Directions for this task:
Every line below that mentions the word "linejoin" should be copied out.

Data section:
• • • • •

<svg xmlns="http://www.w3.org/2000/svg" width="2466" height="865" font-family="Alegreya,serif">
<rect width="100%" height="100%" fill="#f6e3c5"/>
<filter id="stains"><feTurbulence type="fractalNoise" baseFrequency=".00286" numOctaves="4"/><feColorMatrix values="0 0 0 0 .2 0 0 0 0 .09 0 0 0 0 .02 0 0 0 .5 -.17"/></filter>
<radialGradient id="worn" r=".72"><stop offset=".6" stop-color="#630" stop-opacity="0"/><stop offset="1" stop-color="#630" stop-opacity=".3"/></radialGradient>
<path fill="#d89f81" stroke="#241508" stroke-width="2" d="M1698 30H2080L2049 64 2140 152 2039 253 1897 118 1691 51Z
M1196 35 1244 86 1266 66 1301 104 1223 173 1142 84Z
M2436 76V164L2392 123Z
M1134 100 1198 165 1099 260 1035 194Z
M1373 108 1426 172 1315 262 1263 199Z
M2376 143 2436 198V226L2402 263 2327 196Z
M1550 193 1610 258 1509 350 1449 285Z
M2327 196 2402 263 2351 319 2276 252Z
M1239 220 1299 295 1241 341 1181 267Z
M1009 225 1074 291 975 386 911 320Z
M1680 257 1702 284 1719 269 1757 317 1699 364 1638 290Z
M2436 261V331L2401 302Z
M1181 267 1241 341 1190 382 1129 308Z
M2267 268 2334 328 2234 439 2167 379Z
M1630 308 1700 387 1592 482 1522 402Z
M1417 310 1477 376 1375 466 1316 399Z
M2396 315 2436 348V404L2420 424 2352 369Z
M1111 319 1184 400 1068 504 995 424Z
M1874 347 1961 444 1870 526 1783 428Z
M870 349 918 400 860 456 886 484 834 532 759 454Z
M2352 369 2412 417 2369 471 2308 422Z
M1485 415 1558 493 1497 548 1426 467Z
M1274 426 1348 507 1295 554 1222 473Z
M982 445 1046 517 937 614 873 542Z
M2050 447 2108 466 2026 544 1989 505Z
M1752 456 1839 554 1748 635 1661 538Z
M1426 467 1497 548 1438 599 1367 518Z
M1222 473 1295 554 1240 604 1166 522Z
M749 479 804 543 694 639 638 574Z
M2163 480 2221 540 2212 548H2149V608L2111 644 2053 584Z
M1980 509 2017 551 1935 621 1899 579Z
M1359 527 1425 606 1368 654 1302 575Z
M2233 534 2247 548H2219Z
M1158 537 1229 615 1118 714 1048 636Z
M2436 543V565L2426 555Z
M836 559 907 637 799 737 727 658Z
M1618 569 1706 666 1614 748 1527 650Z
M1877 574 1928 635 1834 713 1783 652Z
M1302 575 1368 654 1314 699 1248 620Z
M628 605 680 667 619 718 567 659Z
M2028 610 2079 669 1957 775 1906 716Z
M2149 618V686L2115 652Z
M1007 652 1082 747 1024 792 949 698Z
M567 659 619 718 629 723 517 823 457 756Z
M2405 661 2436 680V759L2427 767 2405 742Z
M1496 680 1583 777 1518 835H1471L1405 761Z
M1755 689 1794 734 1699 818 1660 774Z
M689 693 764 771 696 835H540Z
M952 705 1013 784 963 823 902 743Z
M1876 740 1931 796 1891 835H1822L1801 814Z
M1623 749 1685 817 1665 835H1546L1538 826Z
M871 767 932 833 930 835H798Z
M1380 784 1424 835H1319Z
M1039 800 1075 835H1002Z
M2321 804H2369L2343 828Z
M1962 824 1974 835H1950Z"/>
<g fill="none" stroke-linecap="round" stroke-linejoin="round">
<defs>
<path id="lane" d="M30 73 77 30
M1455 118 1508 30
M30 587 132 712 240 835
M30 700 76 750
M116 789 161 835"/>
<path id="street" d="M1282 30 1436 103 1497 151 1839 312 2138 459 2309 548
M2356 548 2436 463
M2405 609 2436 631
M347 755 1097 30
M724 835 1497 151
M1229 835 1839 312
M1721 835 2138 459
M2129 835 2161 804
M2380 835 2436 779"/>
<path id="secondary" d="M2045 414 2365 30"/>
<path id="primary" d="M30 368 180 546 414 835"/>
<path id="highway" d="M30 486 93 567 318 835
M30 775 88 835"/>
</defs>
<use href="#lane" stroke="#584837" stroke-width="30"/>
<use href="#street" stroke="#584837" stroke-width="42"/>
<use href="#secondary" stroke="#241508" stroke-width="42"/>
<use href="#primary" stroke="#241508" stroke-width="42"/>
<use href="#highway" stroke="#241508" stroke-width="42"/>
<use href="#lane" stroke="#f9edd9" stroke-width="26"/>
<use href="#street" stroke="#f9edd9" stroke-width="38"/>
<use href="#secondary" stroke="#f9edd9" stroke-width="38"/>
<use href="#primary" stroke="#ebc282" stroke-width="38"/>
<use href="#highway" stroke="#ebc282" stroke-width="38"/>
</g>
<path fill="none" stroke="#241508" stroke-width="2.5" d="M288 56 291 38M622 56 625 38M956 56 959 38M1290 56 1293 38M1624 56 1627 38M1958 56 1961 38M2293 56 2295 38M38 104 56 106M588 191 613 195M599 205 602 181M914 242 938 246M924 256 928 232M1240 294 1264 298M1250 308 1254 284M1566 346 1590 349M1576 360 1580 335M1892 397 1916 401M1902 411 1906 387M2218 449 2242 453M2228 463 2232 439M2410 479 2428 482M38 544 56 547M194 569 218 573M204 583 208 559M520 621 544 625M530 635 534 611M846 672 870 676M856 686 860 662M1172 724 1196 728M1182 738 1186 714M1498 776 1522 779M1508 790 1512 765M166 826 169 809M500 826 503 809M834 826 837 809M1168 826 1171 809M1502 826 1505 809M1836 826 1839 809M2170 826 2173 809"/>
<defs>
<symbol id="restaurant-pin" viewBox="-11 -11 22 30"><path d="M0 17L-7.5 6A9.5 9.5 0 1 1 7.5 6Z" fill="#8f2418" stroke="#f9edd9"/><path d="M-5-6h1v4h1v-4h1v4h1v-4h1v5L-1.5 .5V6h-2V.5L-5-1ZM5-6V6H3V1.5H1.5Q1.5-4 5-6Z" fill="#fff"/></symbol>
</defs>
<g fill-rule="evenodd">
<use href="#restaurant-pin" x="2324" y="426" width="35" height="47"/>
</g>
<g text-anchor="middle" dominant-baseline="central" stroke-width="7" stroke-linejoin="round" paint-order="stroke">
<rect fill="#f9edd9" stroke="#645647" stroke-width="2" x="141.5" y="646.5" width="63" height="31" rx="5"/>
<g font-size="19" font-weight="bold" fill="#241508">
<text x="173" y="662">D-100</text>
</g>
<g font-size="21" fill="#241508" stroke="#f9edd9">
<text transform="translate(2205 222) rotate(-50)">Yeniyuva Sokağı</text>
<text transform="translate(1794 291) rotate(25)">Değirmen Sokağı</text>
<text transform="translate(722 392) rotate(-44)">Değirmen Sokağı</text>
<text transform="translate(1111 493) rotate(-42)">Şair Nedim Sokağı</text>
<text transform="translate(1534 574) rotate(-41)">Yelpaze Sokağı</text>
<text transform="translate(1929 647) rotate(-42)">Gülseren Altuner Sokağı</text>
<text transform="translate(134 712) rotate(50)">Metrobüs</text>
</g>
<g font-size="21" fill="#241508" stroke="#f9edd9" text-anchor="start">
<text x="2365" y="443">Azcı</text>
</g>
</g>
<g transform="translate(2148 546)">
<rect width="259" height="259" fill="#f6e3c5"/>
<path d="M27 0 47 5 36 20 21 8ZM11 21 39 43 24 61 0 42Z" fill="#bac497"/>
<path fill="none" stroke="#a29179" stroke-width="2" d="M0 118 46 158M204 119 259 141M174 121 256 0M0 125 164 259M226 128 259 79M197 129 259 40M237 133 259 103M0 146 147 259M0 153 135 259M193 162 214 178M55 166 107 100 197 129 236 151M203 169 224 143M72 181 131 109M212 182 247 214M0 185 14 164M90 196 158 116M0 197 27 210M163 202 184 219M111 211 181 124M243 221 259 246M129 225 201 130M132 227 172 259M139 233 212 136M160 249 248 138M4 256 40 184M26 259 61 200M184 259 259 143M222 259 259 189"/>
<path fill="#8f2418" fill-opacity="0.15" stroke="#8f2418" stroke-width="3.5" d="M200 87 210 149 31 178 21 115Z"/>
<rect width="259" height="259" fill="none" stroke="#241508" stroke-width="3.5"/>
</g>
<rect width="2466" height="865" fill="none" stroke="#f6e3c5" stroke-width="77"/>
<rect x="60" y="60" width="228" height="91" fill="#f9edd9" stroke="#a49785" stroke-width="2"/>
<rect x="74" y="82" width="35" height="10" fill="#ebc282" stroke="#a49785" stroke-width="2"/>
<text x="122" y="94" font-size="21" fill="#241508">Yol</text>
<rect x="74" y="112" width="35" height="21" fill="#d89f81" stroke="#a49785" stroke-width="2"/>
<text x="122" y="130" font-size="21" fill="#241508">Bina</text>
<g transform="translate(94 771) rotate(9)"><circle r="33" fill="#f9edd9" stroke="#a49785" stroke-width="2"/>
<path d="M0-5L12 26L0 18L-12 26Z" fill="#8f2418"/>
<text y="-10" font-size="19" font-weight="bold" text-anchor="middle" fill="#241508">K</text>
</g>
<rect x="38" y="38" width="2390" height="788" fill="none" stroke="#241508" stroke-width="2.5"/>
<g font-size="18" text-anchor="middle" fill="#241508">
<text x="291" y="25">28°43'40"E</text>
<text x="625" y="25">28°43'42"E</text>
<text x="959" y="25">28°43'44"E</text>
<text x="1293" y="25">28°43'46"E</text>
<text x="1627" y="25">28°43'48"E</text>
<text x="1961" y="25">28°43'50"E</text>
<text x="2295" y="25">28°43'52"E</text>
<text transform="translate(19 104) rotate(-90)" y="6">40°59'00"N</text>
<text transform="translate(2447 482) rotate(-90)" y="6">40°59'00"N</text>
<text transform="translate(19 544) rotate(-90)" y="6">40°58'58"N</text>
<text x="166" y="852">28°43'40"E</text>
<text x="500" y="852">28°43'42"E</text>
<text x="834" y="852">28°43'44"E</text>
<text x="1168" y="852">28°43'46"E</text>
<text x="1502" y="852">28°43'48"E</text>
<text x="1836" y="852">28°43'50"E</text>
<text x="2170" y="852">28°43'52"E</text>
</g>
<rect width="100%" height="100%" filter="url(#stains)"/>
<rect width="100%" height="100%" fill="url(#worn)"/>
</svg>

• • • • •

Solved exercise:
<g fill="none" stroke-linecap="round" stroke-linejoin="round">
<g text-anchor="middle" dominant-baseline="central" stroke-width="7" stroke-linejoin="round" paint-order="stroke">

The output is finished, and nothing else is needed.